The Respondent contended that there are no valuation methods for measuring the socio-economic benefit as a benefit to the occupier, nor any evidence that a museum occupier would pay rent to obtain that benefit.
The Respondent’s expert valuer considered that rent is only paid when the property is capable of generating a surplus and the key to willingness to pay is therefore affordability. Looking at affordability, even with a notional income the outcome at these three sites is a nominal rateable value. In respect of any possible “overbid”, the Respondent’s expert valuer concluded that, using the Association of Independent Museums toolkit to calculate socio-economic value, showed that none of the museums concerned could afford an overbid.
In respect of the question of affordability, the Tribunal considered that: “If a rent is unaffordable, it is ruled out because the hypothetical tenant could not pay it. But if a rent is affordable, that does not mean that it is the rent that the hypothetical tenant would agree to pay, and so the affordability of rent takes matters no further”.
In relation to the argument about the value of storage space, the Tribunal noted that “it is well-established that these hereditaments have to be valued as museums and not as storage facilities”.
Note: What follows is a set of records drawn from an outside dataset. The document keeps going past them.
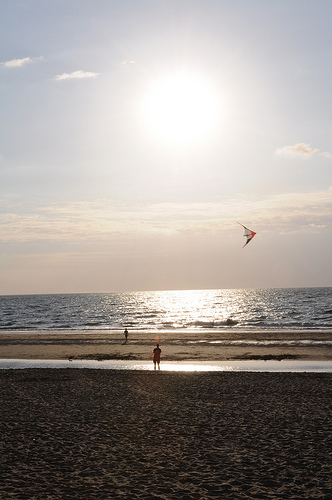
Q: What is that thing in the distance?
A: A flying kite.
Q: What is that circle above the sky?
A: The sun.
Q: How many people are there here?
A: Two.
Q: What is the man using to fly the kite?
A: A wire.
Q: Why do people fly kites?
A: For fun.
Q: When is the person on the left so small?
A: It is a child.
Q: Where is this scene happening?
A: At a beach.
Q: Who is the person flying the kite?
A: An adult.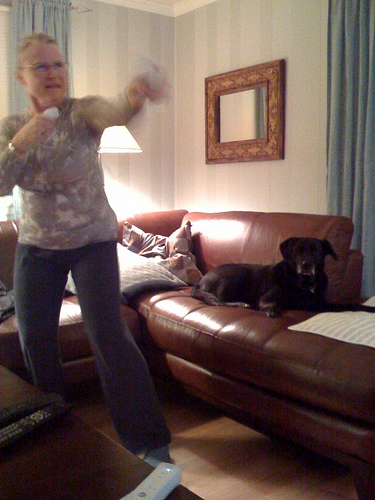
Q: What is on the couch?
A: A dog.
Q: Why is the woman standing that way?
A: She is playing Wii.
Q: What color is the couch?
A: Brown.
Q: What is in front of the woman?
A: Remote controls and a Wii remote.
The Tribunal was also unconvinced by valuations based on a percentage of receipts, stating “This ‘method’ is in our view only appropriate after a rigorous analysis of the available rental evidence, or a significant number of assessments agreed on the full receipts and expenditure basis”, and observing that there was no clear rental or assessment evidence to support this approach.
On the central point, the question of socio-economic value, the Tribunal did not need to comment on the methods of measuring this value. This was because there are two fundamental difficulties to using such a value to calculate rateable value. Firstly, there is no methodology available to translate that socio-economic value to the public into value to the local authority itself, and secondly, there is no methodology available to translate that value to the local authority into willingness to pay any rent, let alone a specific amount. In the Tribunal’s view: “We remain stuck, two steps away from a rateable value, because the value of the socio-economic benefits generated by these three museums does not tell us their value to the hypothetical tenant; nor does it tell us anything about the rent that the hypothetical tenant would be willing to pay for the hereditament in order to obtain that value”.
For these reasons the Valuation Officer’s appeal failed and the nominal values determined by the VTE were confirmed.
We have to hope that this is the last such appeal relating to museums because, in this case, the Valuation Officer’s appeal appears misconceived. Assuming that a museum or gallery does add value to the economy of an area by bringing in visitors and generating economic benefits in that way, those benefits accrue to other properties in the locality (for example hotels and restaurants benefitting from those visitors) rather than to the museum itself. Insofar as those benefits are tangible, they will be captured in the rents and rateable values of those other properties in the locality. There seems no need for the rating system to “chase its tail” with appeals such as this one.